= Work to be completed =
Look through the data that follows and copy each line with the string "truly".

= Extracted records =
▬▬▬▬▬▬

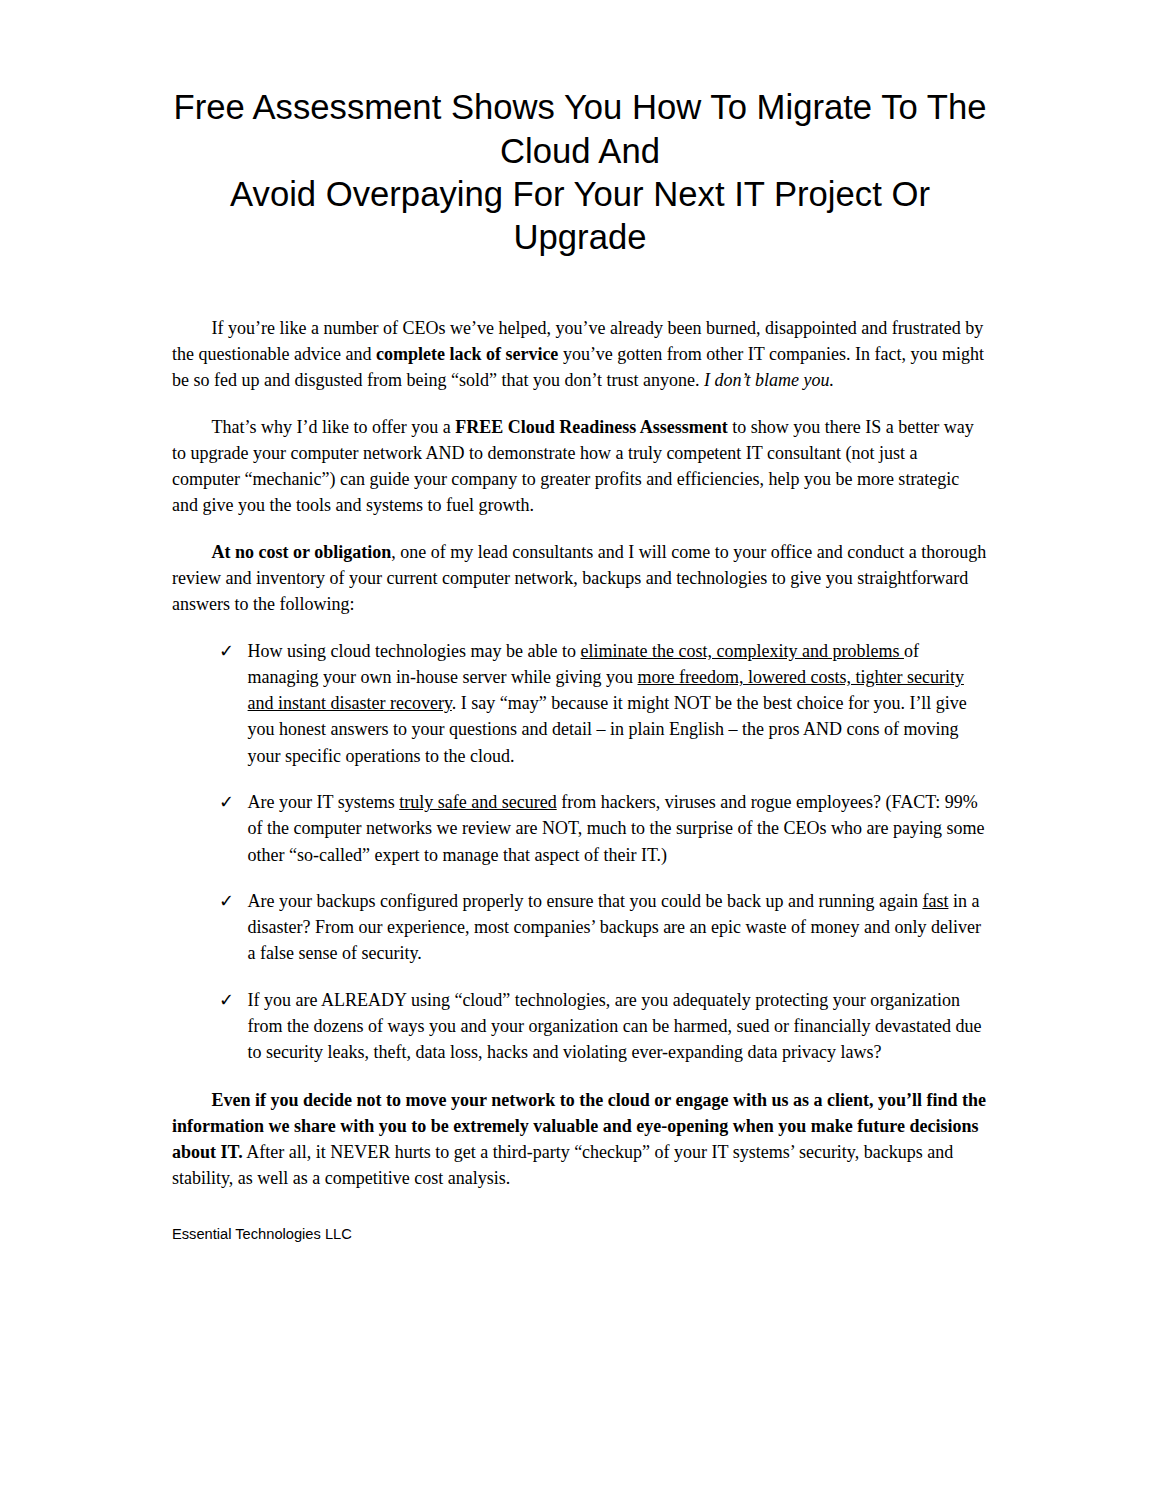Free Assessment Shows You How To Migrate To The Cloud And
Avoid Overpaying For Your Next IT Project Or Upgrade
If you’re like a number of CEOs we’ve helped, you’ve already been burned, disappointed and frustrated by the questionable advice and complete lack of service you’ve gotten from other IT companies. In fact, you might be so fed up and disgusted from being “sold” that you don’t trust anyone. I don’t blame you.
That’s why I’d like to offer you a FREE Cloud Readiness Assessment to show you there IS a better way to upgrade your computer network AND to demonstrate how a truly competent IT consultant (not just a computer “mechanic”) can guide your company to greater profits and efficiencies, help you be more strategic and give you the tools and systems to fuel growth.
At no cost or obligation, one of my lead consultants and I will come to your office and conduct a thorough review and inventory of your current computer network, backups and technologies to give you straightforward answers to the following:
How using cloud technologies may be able to eliminate the cost, complexity and problems of managing your own in-house server while giving you more freedom, lowered costs, tighter security and instant disaster recovery. I say “may” because it might NOT be the best choice for you. I’ll give you honest answers to your questions and detail – in plain English – the pros AND cons of moving your specific operations to the cloud.
Are your IT systems truly safe and secured from hackers, viruses and rogue employees? (FACT: 99% of the computer networks we review are NOT, much to the surprise of the CEOs who are paying some other “so-called” expert to manage that aspect of their IT.)
Are your backups configured properly to ensure that you could be back up and running again fast in a disaster? From our experience, most companies’ backups are an epic waste of money and only deliver a false sense of security.
If you are ALREADY using “cloud” technologies, are you adequately protecting your organization from the dozens of ways you and your organization can be harmed, sued or financially devastated due to security leaks, theft, data loss, hacks and violating ever-expanding data privacy laws?
Even if you decide not to move your network to the cloud or engage with us as a client, you’ll find the information we share with you to be extremely valuable and eye-opening when you make future decisions about IT. After all, it NEVER hurts to get a third-party “checkup” of your IT systems’ security, backups and stability, as well as a competitive cost analysis.
Essential Technologies LLC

▬▬▬▬▬▬

= Solution to this problem =
That’s why I’d like to offer you a FREE Cloud Readiness Assessment to show you there IS a better way to upgrade your computer network AND to demonstrate how a truly competent IT consultant (not just a computer “mechanic”) can guide your company to greater profits and efficiencies, help you be more strategic and give you the tools and systems to fuel growth.
Are your IT systems truly safe and secured from hackers, viruses and rogue employees? (FACT: 99% of the computer networks we review are NOT, much to the surprise of the CEOs who are paying some other “so-called” expert to manage that aspect of their IT.)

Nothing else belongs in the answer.